Enter the personal homepage. Within the last year or so, sites like Flavors.me, Card.ly, and About.me have taken off, touting their ability to not only collect your various Web odds and ends, but do it with eye-catching graphics, creative typography, and endless customizations. They are at once professional and personal services and an incredibly simple solution to the dreaded f-word that happens to so many Web application lovers: Fragmentation.
But what happens when these personalized landing pages step outside the box? By and large they are supposed to solve the problem of too much Internet presence, not add to it. So would such a service be asking for trouble? Flavors.me doesn’t think so, and a massive site revamp launching today proves it.
“Flavors.me allows you to create one Website that best represents your,” says CEO Jonathan Marcus. “What sets it apart is the degree to which we allow people to integrate, stylize, and then visualize their content. The new version is another big step in that direction.”
Changes to multimedia content
First, the basics. New Flavors.me will feature new inline imager galleries so you can browse photos via a lightbox pop-up. You can also choose to see this in an automated slideshow. Users have the option to automatically import their Flickr uploads so that the built-in photographs are continually being pushed to the site.
As you’d expect from a Flavors.me upgrade, the built-in customizations are getting a revamp as well. All users will now have access to some 200 different font for all the text you create as well as the header. Free subscribers will have access to “some five or six” new layouts, and premium users can double that number. In total, there will be 17 layouts to choose from.
Marcus also mentions that some 25 or so requested features from the last year have been added.
Subtle tweaks and augmented features are all well and good, but Flavors.me is taking some big, bold steps with its new Social Streams. These sites typically aren’t used to browse through user profiles; you’re usually linked in from someone, although there’s often a StumbleUpon-like option to send you shooting through the community. “A content consumption experience will be there now,” says Marcus.

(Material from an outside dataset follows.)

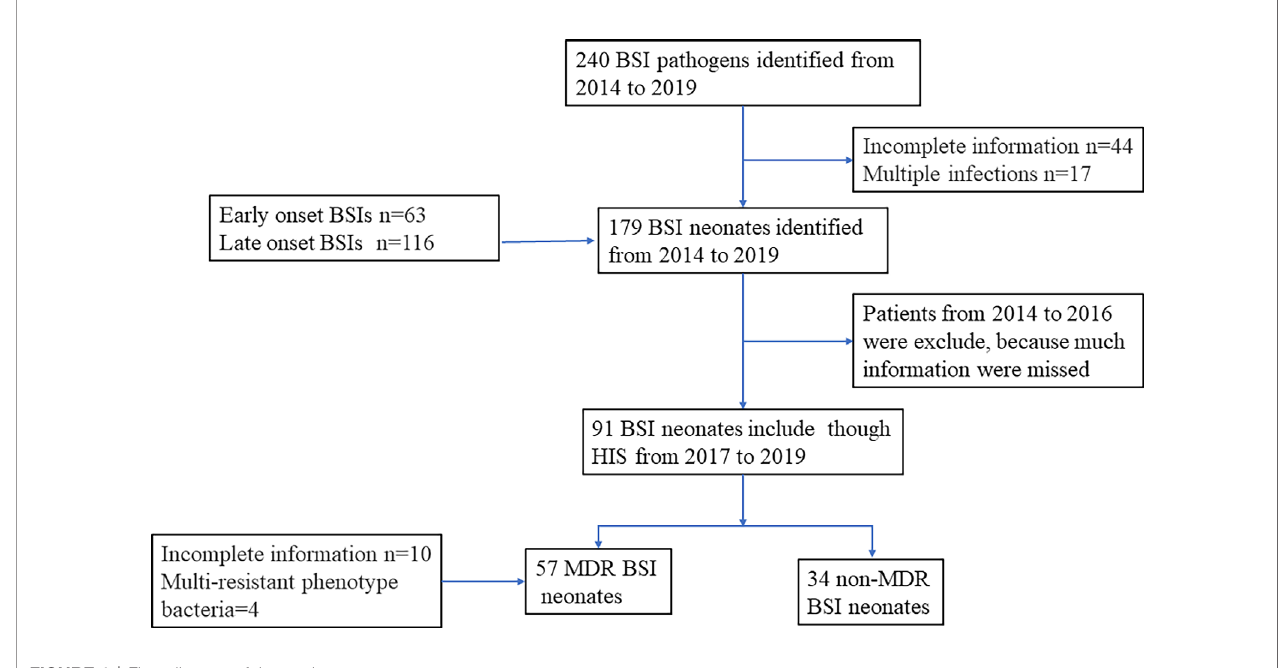
FIGURE 1 | Flow diagram of the study process.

The application is something like the Tumblr dashboard but with a myriad of filters at your disposal. Content from the users you follow will show up here, and you can segment by what type of content (i.e., “show me Instagram photos from everyone,” or “show my everything from 3 people, or “show me Last.fm posts from 10 people”).

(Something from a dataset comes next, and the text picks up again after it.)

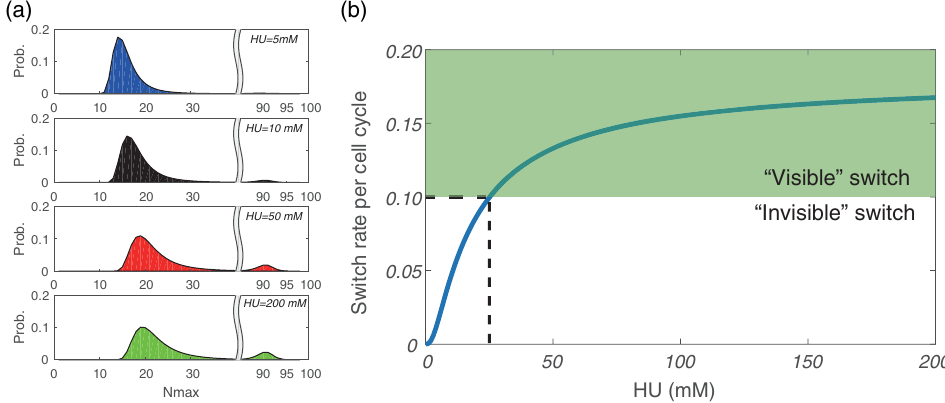
FIG. 10. Threshold effect of HU doses in the off-on switch of autophosphorylation site mutant strains. (a) Probability distribution of N t ¼ 70 min Þ (maximum within 70 min) under different HU doses. The bimodal distribution can hardly be observed for HU ¼ 5 - m ð mM and 10-mM doses. (b) Off-on switch rate under different HU doses. X label: concentration of HU stimulation. Y label: switch rate per cell cycle (taking 100 min, for simplicity). The threshold of the switch rate is chosen such that 10% of the cells can be activated during the cell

And the primary reason the site is able to support this type of feature is because of its heavy integration with other social applications, Marcus tells us. You can pull from 35 different services, which he says is more than any other site of its nature. This is the leg Flavors.me has to stand on, what makes it different from the Facebook News Feed or Twitter stream. On those sites, users haven’t flocked there in order to collect and link in their other Web activity—which is why people took to Flavors.me (and sites like it). So its Social Stream is guaranteed content from these sites, and fewer of the superfluous updates that plague competitors.
In true landing page nature, the visual quality won’t suffer. Videos and photos will be high-def and full resolution. The site will also be a great outlet for music discovery, and you won’t need to be a member of the specific service popping up in the Social Stream in order to listen to what another user has posted. The application pulls in the music and you can directly play the song within the stream. It will automatically go to the next song someone has posted until you choose to stop listening.

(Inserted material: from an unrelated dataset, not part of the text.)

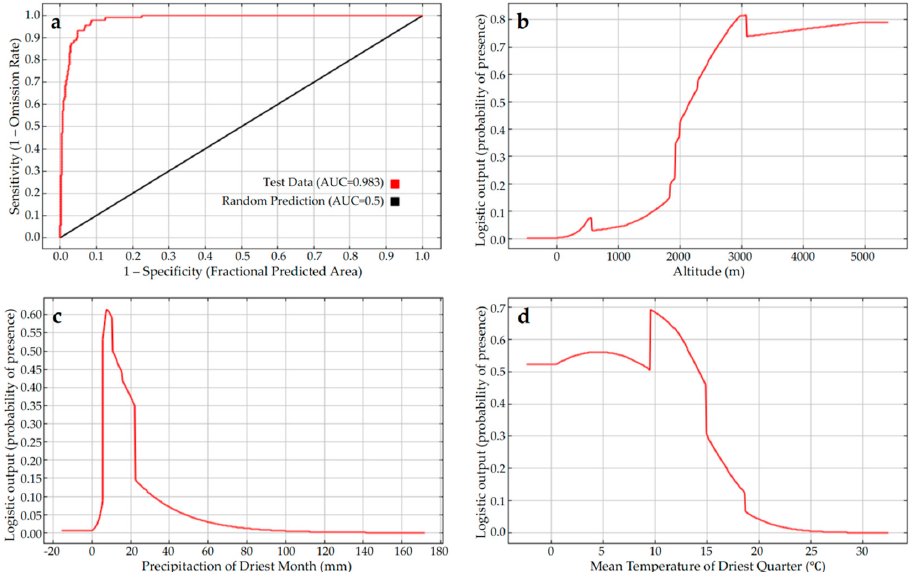
Figure 3. Curves showing the accuracy of the model. Curve of AUC for ( a ) environmental variables with the greatest contribution in the modeling of the potential distribution of Cuphea aequipetala Cav.; ( b ) altitude; ( c ) precipitation of the driest period; and ( d ) average temperature of the driest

More than a landing page, less than a social network
This is all a lot of change, but you can be comforted by the fact that upon login you won’t be ushered to the Social Streams. You’ll still be dropped off at your content (although Marcus notes this is “at least for now”).
“To aggregate content and put it in a singular stream and organize it by time and everything is a really big endeavor,” he says. “I don’t think anyone since FriendFeed has tried to aggregate content from this many sources but we’re showcasing it in a very different, visual way.”